If you are like me, Scahill "had me at Blackwater." This is Blackwater on steroids. Even more disturbing, especially the information on Obama's acceptance of "the world is a battlefield" doctrine.
Below is my extended review and commentary on DIRTY WARS.
This is an excellent book that contains an incredible amount of good information on our “war on terror.” The book leaves me deeply disturbed, however, for three reasons.
First, Scahill makes it clear that part of the war on terror is the cold war redux. The cold war put us in bed with bin Laden, Somoza, Thieu, Noriega, etc; it was a modern example of the ancient doctrine that the enemy of my enemy is my friend. The last decades should have disabused us of our belief in that notion. Noriega takes over almost a third of a million dollar from the US, while he is on the payroll of the cartels. We gave about three billion dollars to Islamic groups who wanted to oust the Soviet forces, and now many of these same groups oppose us today. The weapons sent to our allies in Afghanistan and Pakistan too often find their way into our enemies’ hands. In this day and age, friends and enemies are tremendously illusive terms, which can with a change in circumstances or the processing of more information, be reversed. Scahill’s discussion on Somalia is a case in point.
Second, President Obama has, like a hungry fish, swallowed the Cheney-esque “the world is a battlefield” doctrine—hook, line, and sinker. When that means we must go into Pakistan in secret to take bin Laden, we all think it reasonable. Almost everything is called a “slippery slope;” this truly is one. When our drone kills an entire family at a family gathering in order to hit a single individual, we call their blood collateral damage. This is nothing new; the Allies may have killed as many as a million citizens with their strategic bombing. Some sources indicate that our invasion of Iraq resulted in over half a million civilian deaths. So, what’s the big deal?

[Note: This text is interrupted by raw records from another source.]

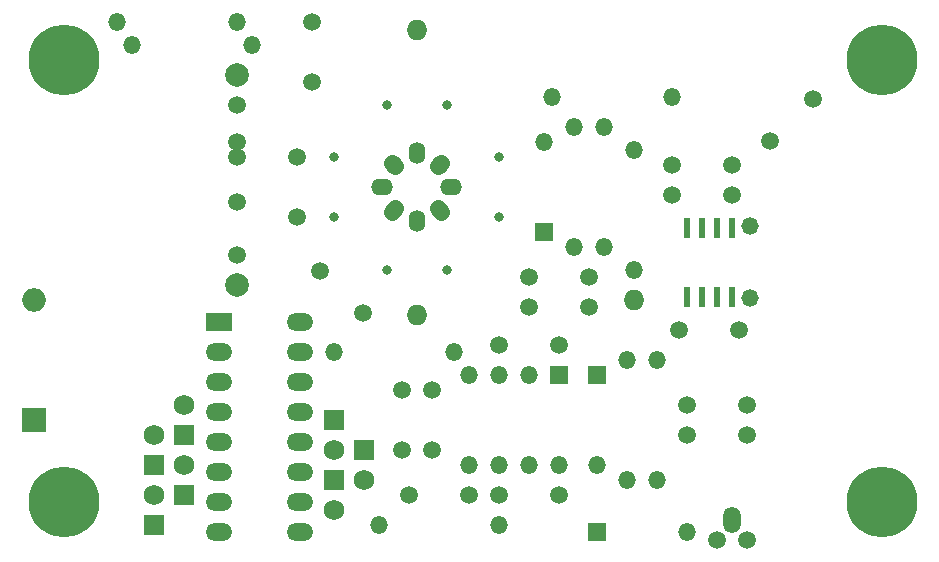
<source format=gts>
G04 (created by PCBNEW (22-Jun-2014 BZR 4027)-stable) date Fri 29 Jun 2018 12:51:00 AM CDT*
%MOIN*%
G04 Gerber Fmt 3.4, Leading zero omitted, Abs format*
%FSLAX34Y34*%
G01*
G70*
G90*
G04 APERTURE LIST*
%ADD10C,0.00590551*%
%ADD11C,0.059*%
%ADD12O,0.059X0.0885*%
%ADD13O,0.059X0.059*%
%ADD14R,0.059X0.059*%
%ADD15C,0.23622*%
%ADD16O,0.069X0.069*%
%ADD17R,0.019X0.07*%
%ADD18O,0.058X0.058*%
%ADD19C,0.056*%
%ADD20O,0.072X0.056*%
%ADD21O,0.056X0.072*%
%ADD22O,0.032X0.032*%
%ADD23R,0.079X0.079*%
%ADD24O,0.079X0.079*%
%ADD25R,0.069X0.069*%
%ADD26C,0.069*%
%ADD27R,0.0885X0.059*%
%ADD28O,0.0885X0.059*%
%ADD29C,0.079*%
G04 APERTURE END LIST*
G54D10*
G54D11*
X95750Y-44250D03*
G54D12*
X96250Y-43602D03*
G54D11*
X96750Y-44250D03*
G54D13*
X92750Y-38250D03*
X92750Y-42250D03*
X93750Y-42250D03*
X93750Y-38250D03*
X83000Y-38000D03*
X87000Y-38000D03*
X91000Y-30500D03*
X91000Y-34500D03*
X88500Y-43750D03*
X84500Y-43750D03*
G54D14*
X90500Y-38750D03*
G54D13*
X89500Y-38750D03*
X88500Y-38750D03*
X87500Y-38750D03*
X87500Y-41750D03*
X88500Y-41750D03*
X90500Y-41750D03*
X89500Y-41750D03*
G54D15*
X101250Y-28250D03*
G54D11*
X94750Y-40750D03*
X96750Y-40750D03*
X91500Y-36500D03*
X89500Y-36500D03*
X85250Y-41250D03*
X85250Y-39250D03*
X86250Y-41250D03*
X86250Y-39250D03*
X88500Y-42750D03*
X90500Y-42750D03*
X82542Y-35292D03*
X83957Y-36707D03*
X81750Y-31500D03*
X81750Y-33500D03*
X96750Y-39750D03*
X94750Y-39750D03*
X90500Y-37750D03*
X88500Y-37750D03*
X87500Y-42750D03*
X85500Y-42750D03*
G54D16*
X85750Y-36750D03*
G54D15*
X74000Y-43000D03*
G54D16*
X85750Y-27250D03*
G54D17*
X96250Y-33850D03*
X95750Y-33850D03*
X95250Y-33850D03*
X94750Y-33850D03*
X94750Y-36150D03*
X95250Y-36150D03*
X95750Y-36150D03*
X96250Y-36150D03*
G54D13*
X90250Y-29500D03*
X94250Y-29500D03*
X92000Y-30500D03*
X92000Y-34500D03*
X93000Y-31250D03*
X93000Y-35250D03*
G54D11*
X94250Y-31750D03*
X96250Y-31750D03*
X96250Y-32750D03*
X94250Y-32750D03*
X96500Y-37250D03*
X94500Y-37250D03*
G54D16*
X93000Y-36250D03*
G54D18*
X96850Y-33800D03*
X96850Y-36200D03*
G54D19*
X85042Y-31792D02*
X84929Y-31679D01*
X86570Y-31679D02*
X86457Y-31792D01*
G54D20*
X86890Y-32500D03*
G54D21*
X85750Y-31359D03*
G54D19*
X86570Y-33320D02*
X86457Y-33207D01*
G54D21*
X85750Y-33640D03*
G54D19*
X85042Y-33207D02*
X84929Y-33320D01*
G54D20*
X84609Y-32500D03*
G54D11*
X91500Y-35500D03*
X89500Y-35500D03*
G54D15*
X74000Y-28250D03*
X101250Y-43000D03*
G54D22*
X84750Y-29750D03*
X86750Y-29750D03*
X88500Y-31500D03*
X88500Y-33500D03*
X83000Y-31500D03*
X83000Y-33500D03*
X84750Y-35250D03*
X86750Y-35250D03*
G54D13*
X79750Y-27000D03*
X75750Y-27000D03*
X76250Y-27750D03*
X80250Y-27750D03*
G54D11*
X82250Y-27000D03*
X82250Y-29000D03*
G54D14*
X91750Y-44000D03*
G54D13*
X94750Y-44000D03*
G54D14*
X90000Y-34000D03*
G54D13*
X90000Y-31000D03*
G54D14*
X91750Y-38750D03*
G54D13*
X91750Y-41750D03*
G54D23*
X73000Y-40250D03*
G54D24*
X73000Y-36250D03*
G54D11*
X97542Y-30957D03*
X98957Y-29542D03*
G54D25*
X83000Y-40250D03*
G54D26*
X83000Y-41250D03*
G54D25*
X84000Y-41250D03*
G54D26*
X84000Y-42250D03*
G54D25*
X83000Y-42250D03*
G54D26*
X83000Y-43250D03*
G54D25*
X77000Y-41750D03*
G54D26*
X77000Y-40750D03*
G54D25*
X78000Y-42750D03*
G54D26*
X78000Y-41750D03*
G54D25*
X77000Y-43750D03*
G54D26*
X77000Y-42750D03*
G54D25*
X78000Y-40750D03*
G54D26*
X78000Y-39750D03*
G54D27*
X79147Y-37000D03*
G54D28*
X79147Y-38000D03*
X79147Y-39000D03*
X79147Y-40000D03*
X81852Y-42000D03*
X81852Y-41000D03*
X81852Y-40000D03*
X81852Y-39000D03*
X79147Y-41000D03*
X79147Y-42000D03*
X79147Y-43000D03*
X81852Y-43000D03*
X81852Y-44000D03*
X81852Y-38000D03*
X79147Y-44000D03*
X81852Y-37000D03*
G54D11*
X79750Y-31000D03*
X79750Y-33000D03*
X79750Y-31500D03*
X79750Y-34750D03*
X79750Y-29750D03*
G54D29*
X79750Y-35750D03*
X79750Y-28750D03*
M02*

</source>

The big deal is that we are not at war with the countries in which these deaths occurred and are occurring. In the war on terror, the US truly sees the world as a battlefield, and we have the right, nay the duty, to kill whomever we decide is dangerous—however we can and wherever they might be. We kill an American citizen on foreign soil for what he said, not what he did. What Scahill makes clear with well-chosen examples is that our hubris is astounding, and this strategy may make more enemies than it exterminates.
Finally, this was not part of Scahill’s argument, but it is a related conclusion. Over 3,000 Americans were kill on 9-11-01. Those deaths have twisted the face of American democracy into a deadly grimace. Because those deaths shattered the myth of our safety from the consequences of foreign conflicts, we have become a country that tortures and abuses prisoners; we have spent something close to one and one-half billion dollars; we have killed tens, possibly hundreds, of thousands of civilians who simply got in the way of our vengeance or our paranoia. Roughly 7,000 US soldiers have lost their lives. We have also become a society teetering on the edge of an “Orwellian 1984.” No habeas corpus for some; no privacy for almost everyone. All because of those deaths and our own national psychosis, helped along by political entrepreneurs who clang the bell loudly and corporate whores who feast off conflict.
How does all this happen? Auto accidents kill roughly 6,000 Americans a month; firearms kill roughly 3,000 US citizens a month. But, those 3,000 deaths over a decade ago on 9/11, horrible as they were, have been made into the fuel that has helped drive this nation to accept and defend policies that are fundamentally insane. Scahill documents some of that insanity for us, and he does it very well.